### Records for this task
━━━

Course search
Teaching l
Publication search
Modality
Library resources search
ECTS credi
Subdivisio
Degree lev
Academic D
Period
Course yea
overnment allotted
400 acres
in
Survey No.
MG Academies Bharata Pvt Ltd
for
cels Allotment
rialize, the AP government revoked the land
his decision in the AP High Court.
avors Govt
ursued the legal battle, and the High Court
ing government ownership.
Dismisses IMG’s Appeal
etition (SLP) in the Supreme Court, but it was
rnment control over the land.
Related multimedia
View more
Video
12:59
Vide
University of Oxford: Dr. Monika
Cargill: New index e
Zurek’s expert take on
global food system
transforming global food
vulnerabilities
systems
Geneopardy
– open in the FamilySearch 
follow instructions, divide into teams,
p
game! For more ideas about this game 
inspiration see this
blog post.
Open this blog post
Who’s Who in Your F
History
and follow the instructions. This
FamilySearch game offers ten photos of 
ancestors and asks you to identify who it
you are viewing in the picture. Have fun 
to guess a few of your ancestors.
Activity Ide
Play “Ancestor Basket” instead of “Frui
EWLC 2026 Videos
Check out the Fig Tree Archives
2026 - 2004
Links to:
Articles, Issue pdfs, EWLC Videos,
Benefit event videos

━━━

### Goal of the exercise
Give back exactly the lines from the one that contains "you are viewing in the picture. Have fun" to the end of the data above, both of those lines included.

### Answer area
you are viewing in the picture. Have fun 
to guess a few of your ancestors.
Activity Ide
Play “Ancestor Basket” instead of “Frui
EWLC 2026 Videos
Check out the Fig Tree Archives
2026 - 2004
Links to:
Articles, Issue pdfs, EWLC Videos,
Benefit event videos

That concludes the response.